» About this exercise:
Convert everything from the line containing "Sungai Duri Bengkayang" down to the end of the records into a Markdown table with two columns, Row and Entry, where Row numbers each line in order and Entry holds the line itself. Leave out blank lines.

-- Dataset entries follows --

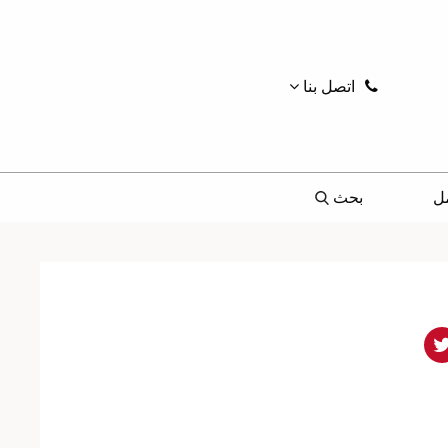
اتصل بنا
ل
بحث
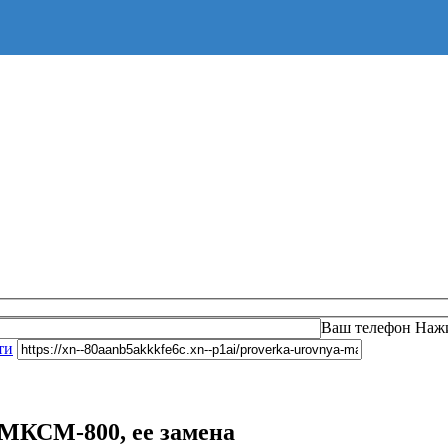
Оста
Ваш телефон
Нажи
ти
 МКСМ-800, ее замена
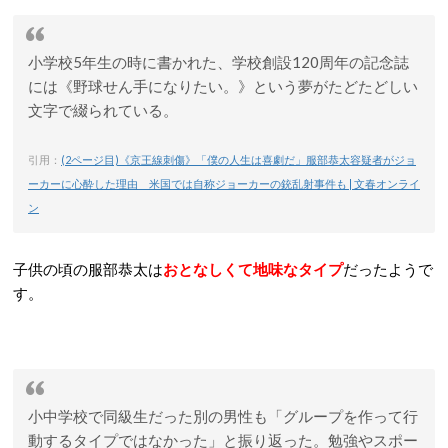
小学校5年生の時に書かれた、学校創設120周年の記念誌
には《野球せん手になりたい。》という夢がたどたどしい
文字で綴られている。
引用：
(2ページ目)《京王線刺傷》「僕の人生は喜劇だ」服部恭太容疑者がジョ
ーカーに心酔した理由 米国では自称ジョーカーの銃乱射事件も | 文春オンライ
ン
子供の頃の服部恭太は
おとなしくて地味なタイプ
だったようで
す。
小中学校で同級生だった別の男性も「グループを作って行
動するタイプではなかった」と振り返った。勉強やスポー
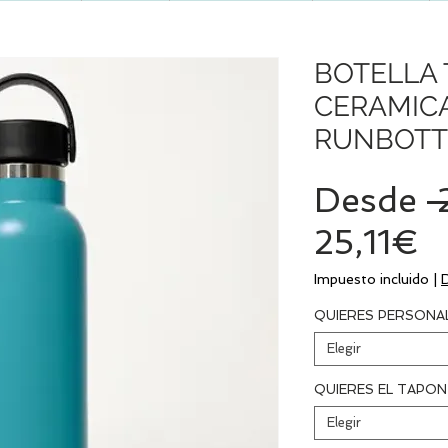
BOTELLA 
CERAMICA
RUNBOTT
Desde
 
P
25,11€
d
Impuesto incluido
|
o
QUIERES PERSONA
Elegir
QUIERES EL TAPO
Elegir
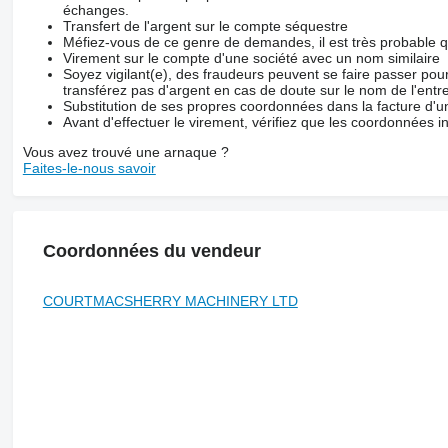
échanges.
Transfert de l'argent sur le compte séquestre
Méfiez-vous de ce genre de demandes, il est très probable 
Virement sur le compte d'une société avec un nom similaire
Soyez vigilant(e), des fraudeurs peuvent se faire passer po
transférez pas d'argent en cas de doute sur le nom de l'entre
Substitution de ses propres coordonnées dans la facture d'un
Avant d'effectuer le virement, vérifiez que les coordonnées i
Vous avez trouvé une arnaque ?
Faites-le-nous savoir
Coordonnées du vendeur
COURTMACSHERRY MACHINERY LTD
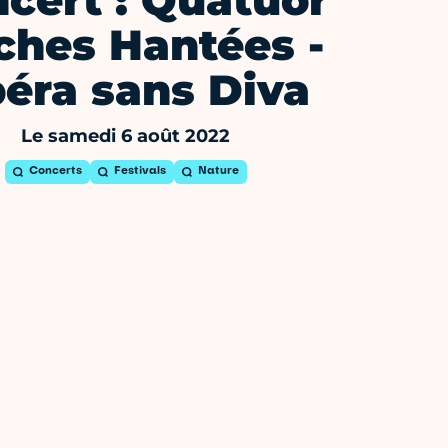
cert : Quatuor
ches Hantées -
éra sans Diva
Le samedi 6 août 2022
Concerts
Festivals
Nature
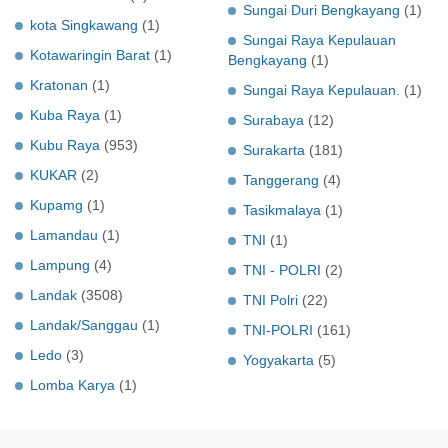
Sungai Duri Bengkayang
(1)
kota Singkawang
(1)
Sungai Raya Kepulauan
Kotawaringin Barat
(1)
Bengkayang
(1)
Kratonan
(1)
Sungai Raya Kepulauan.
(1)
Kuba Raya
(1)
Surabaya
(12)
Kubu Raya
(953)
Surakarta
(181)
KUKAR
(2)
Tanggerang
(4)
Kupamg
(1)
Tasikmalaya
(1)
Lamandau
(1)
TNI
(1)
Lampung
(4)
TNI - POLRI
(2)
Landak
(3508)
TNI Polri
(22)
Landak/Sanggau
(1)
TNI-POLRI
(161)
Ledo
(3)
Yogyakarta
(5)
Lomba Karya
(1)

-- Dataset entries concluded --

» Exercise response:
| Row | Entry |
|---|---|
| 1 | Sungai Duri Bengkayang |
| 2 | (1) |
| 3 | kota Singkawang |
| 4 | (1) |
| 5 | Sungai Raya Kepulauan |
| 6 | Kotawaringin Barat |
| 7 | (1) |
| 8 | Bengkayang |
| 9 | (1) |
| 10 | Kratonan |
| 11 | (1) |
| 12 | Sungai Raya Kepulauan. |
| 13 | (1) |
| 14 | Kuba Raya |
| 15 | (1) |
| 16 | Surabaya |
| 17 | (12) |
| 18 | Kubu Raya |
| 19 | (953) |
| 20 | Surakarta |
| 21 | (181) |
| 22 | KUKAR |
| 23 | (2) |
| 24 | Tanggerang |
| 25 | (4) |
| 26 | Kupamg |
| 27 | (1) |
| 28 | Tasikmalaya |
| 29 | (1) |
| 30 | Lamandau |
| 31 | (1) |
| 32 | TNI |
| 33 | (1) |
| 34 | Lampung |
| 35 | (4) |
| 36 | TNI - POLRI |
| 37 | (2) |
| 38 | Landak |
| 39 | (3508) |
| 40 | TNI Polri |
| 41 | (22) |
| 42 | Landak/Sanggau |
| 43 | (1) |
| 44 | TNI-POLRI |
| 45 | (161) |
| 46 | Ledo |
| 47 | (3) |
| 48 | Yogyakarta |
| 49 | (5) |
| 50 | Lomba Karya |
| 51 | (1) |